PROBLEM REQUIREMENTS »
Can you repeat these rows with every "Transcribe" changed to "Write out" and everything else left as it is?
— START OF ROWS —
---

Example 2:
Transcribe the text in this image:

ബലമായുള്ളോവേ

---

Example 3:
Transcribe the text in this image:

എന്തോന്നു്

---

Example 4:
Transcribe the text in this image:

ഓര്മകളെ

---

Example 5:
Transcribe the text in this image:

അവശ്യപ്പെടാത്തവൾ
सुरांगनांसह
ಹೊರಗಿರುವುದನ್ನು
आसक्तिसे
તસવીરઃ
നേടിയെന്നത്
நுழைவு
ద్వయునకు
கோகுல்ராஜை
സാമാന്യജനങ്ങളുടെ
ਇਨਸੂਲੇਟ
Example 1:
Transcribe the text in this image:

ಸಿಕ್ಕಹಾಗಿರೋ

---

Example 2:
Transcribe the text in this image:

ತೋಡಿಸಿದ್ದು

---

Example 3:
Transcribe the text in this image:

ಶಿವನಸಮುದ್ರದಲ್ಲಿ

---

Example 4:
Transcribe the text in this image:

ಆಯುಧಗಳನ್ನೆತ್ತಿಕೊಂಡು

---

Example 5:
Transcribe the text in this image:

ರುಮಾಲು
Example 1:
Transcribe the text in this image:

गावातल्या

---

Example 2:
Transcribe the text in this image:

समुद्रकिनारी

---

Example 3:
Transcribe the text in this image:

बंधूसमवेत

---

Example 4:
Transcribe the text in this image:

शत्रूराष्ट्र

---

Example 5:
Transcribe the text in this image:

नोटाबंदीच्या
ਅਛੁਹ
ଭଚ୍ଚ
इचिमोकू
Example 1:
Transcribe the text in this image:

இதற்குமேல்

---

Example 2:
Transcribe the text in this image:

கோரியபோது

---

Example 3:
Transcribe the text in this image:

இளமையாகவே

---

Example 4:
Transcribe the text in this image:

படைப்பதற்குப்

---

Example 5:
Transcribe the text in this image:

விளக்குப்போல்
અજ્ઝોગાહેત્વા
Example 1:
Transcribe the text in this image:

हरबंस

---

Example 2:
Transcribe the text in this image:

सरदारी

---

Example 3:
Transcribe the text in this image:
— END OF ROWS —
RESPONSE FOR THIS EXERCISE »
---

Example 2:
Write out the text in this image:

ബലമായുള്ളോവേ

---

Example 3:
Write out the text in this image:

എന്തോന്നു്

---

Example 4:
Write out the text in this image:

ഓര്മകളെ

---

Example 5:
Write out the text in this image:

അവശ്യപ്പെടാത്തവൾ
सुरांगनांसह
ಹೊರಗಿರುವುದನ್ನು
आसक्तिसे
તસવીરઃ
നേടിയെന്നത്
நுழைவு
ద్వయునకు
கோகுல்ராஜை
സാമാന്യജനങ്ങളുടെ
ਇਨਸੂਲੇਟ
Example 1:
Write out the text in this image:

ಸಿಕ್ಕಹಾಗಿರೋ

---

Example 2:
Write out the text in this image:

ತೋಡಿಸಿದ್ದು

---

Example 3:
Write out the text in this image:

ಶಿವನಸಮುದ್ರದಲ್ಲಿ

---

Example 4:
Write out the text in this image:

ಆಯುಧಗಳನ್ನೆತ್ತಿಕೊಂಡು

---

Example 5:
Write out the text in this image:

ರುಮಾಲು
Example 1:
Write out the text in this image:

गावातल्या

---

Example 2:
Write out the text in this image:

समुद्रकिनारी

---

Example 3:
Write out the text in this image:

बंधूसमवेत

---

Example 4:
Write out the text in this image:

शत्रूराष्ट्र

---

Example 5:
Write out the text in this image:

नोटाबंदीच्या
ਅਛੁਹ
ଭଚ୍ଚ
इचिमोकू
Example 1:
Write out the text in this image:

இதற்குமேல்

---

Example 2:
Write out the text in this image:

கோரியபோது

---

Example 3:
Write out the text in this image:

இளமையாகவே

---

Example 4:
Write out the text in this image:

படைப்பதற்குப்

---

Example 5:
Write out the text in this image:

விளக்குப்போல்
અજ્ઝોગાહેત્વા
Example 1:
Write out the text in this image:

हरबंस

---

Example 2:
Write out the text in this image:

सरदारी

---

Example 3:
Write out the text in this image:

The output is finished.